CALDAROLA – Profanazioni, incursioni illegali e video pubblicati online per ottenere visibilità: è questo lo scenario inquietante emerso dall’indagine condotta dalla Stazione dei carabinieri di Caldarola, che ha portato al deferimento di quattro persone – due uomini e due donne, tra i 26 e i 49 anni, residenti in Lombardia – alla Procura della Repubblica di Macerata. Sono ritenuti responsabili, in concorso, di violazione di domicilio, violazione di sepolcro e danneggiamento aggravato.

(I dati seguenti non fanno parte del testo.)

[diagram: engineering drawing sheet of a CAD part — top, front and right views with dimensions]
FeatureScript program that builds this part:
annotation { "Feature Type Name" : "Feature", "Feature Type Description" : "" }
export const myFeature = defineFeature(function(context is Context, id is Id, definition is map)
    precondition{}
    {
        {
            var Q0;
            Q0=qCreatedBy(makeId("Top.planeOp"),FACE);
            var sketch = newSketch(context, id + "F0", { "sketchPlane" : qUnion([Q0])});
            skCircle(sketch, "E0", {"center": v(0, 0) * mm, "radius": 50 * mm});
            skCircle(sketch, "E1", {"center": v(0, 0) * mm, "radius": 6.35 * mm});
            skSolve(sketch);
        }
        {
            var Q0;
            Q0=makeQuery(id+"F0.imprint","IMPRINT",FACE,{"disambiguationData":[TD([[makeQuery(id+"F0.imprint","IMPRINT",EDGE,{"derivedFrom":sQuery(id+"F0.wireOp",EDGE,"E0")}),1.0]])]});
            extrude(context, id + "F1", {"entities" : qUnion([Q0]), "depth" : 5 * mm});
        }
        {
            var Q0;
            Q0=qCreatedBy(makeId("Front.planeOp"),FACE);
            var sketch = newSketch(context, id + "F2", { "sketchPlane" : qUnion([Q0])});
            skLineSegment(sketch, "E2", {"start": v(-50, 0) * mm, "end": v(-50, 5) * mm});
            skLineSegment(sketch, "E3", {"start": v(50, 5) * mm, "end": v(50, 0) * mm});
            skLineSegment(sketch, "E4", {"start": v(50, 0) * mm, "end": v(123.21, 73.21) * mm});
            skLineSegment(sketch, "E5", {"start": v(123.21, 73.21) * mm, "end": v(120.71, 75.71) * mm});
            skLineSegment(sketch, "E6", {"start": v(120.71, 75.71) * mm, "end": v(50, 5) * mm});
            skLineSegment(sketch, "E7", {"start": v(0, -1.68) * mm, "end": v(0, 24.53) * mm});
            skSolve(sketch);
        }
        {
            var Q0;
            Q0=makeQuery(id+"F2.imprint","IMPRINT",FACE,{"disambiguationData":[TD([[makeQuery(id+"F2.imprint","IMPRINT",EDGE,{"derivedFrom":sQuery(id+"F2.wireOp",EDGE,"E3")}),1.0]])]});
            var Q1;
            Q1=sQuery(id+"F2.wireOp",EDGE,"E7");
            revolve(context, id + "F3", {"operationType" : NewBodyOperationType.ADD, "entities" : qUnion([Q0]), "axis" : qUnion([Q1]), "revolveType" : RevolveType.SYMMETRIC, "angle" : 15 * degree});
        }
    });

Non sono le prime incursioni

I quattro indagati non erano nuovi all’attenzione degli investigatori. Già nell’ottobre 2025 erano stati coinvolti in un’altra inchiesta degli stessi carabinieri, insieme ad altre sette persone, per una serie di incursioni in edifici privati, storici e religiosi resi inagibili dopo il terremoto del 2016.
Un contesto fragile, quello delle aree colpite dal sisma, trasformato in bersaglio per azioni illecite.

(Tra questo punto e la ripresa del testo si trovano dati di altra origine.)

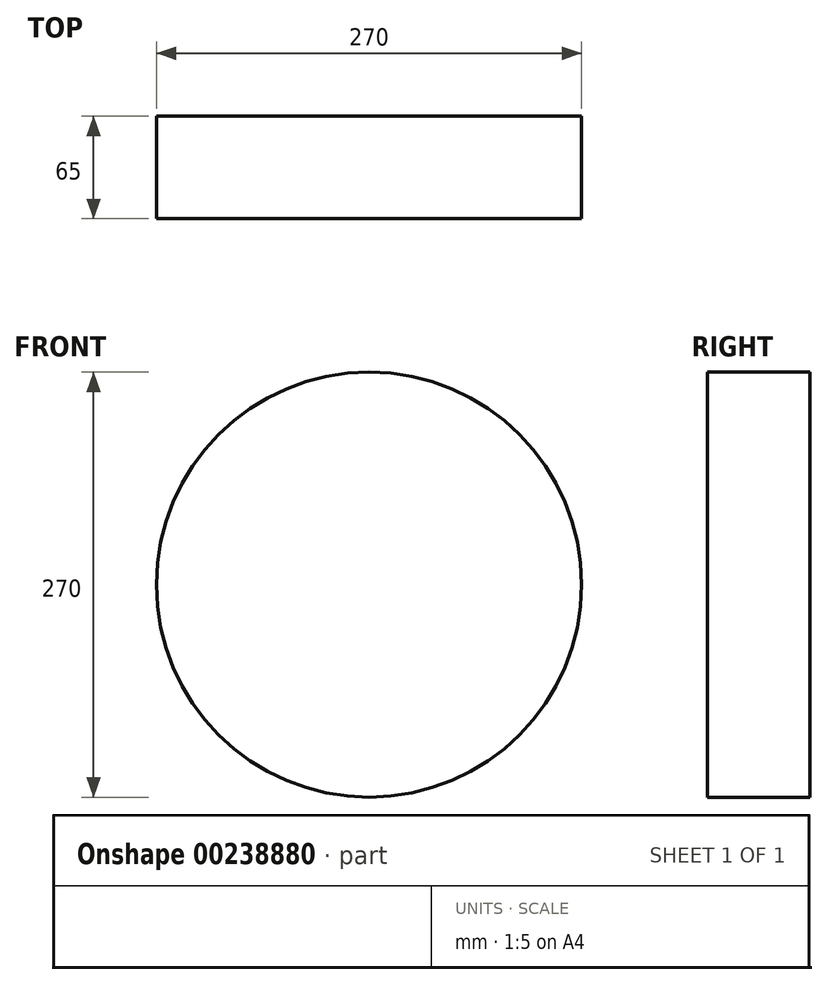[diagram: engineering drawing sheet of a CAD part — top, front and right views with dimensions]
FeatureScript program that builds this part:
annotation { "Feature Type Name" : "Feature", "Feature Type Description" : "" }
export const myFeature = defineFeature(function(context is Context, id is Id, definition is map)
    precondition{}
    {
        {
            var Q0;
            Q0=qCreatedBy(makeId("Front.planeOp"), FACE);
            var sketch = newSketch(context, id + "F0", { "sketchPlane" : qUnion([Q0])});
            skCircle(sketch, "E0", {"center": v(0, 0) * mm, "radius": 135 * mm});
            skSolve(sketch);
        }
        {
            var Q0;
            Q0 = qSketchRegion(id + "F0", true);
            extrude(context, id + "F1", {"entities" : qUnion([Q0]), "depth" : 65 * mm, "offsetDistance" : 25 * mm});
        }
    });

Il macabro “spettacolo” sui social

Le indagini hanno fatto emergere un modus operandi tanto lucido quanto inquietante: gli indagati si introducevano negli edifici abbandonati, esplorandoli e documentando tutto con video e fotografie, poi pubblicati su Instagram.
L’obiettivo era raccontare “il tempo che si è fermato”, ma dietro quei contenuti si nascondeva anche la ricerca di visibilità e guadagni legati alle visualizzazioni.

Il culmine: la profanazione della tomba

Il punto più grave dell’intera vicenda si è registrato lo scorso 6 gennaio a Norcia.
Secondo quanto ricostruito, i quattro si sarebbero introdotti all’interno di una chiesa del Seicento, in una frazione del centro benedettino, utilizzando torce e arnesi da scasso.
Qui avrebbero profanato la bara contenente le spoglie della badessa dell’antico monastero, un gesto che ha superato ogni limite, trasformando una “esplorazione” illegale in un atto gravissimo e offensivo.

Le prove tra telecamere e social

Fondamentali per ricostruire l’intera vicenda sono state le immagini dei sistemi di videosorveglianza, sia pubblici che privati, insieme all’analisi dettagliata dei contenuti pubblicati online.
Un lavoro incrociato che ha permesso agli investigatori di seguire le tracce del gruppo e documentare una condotta reiterata nel tempo.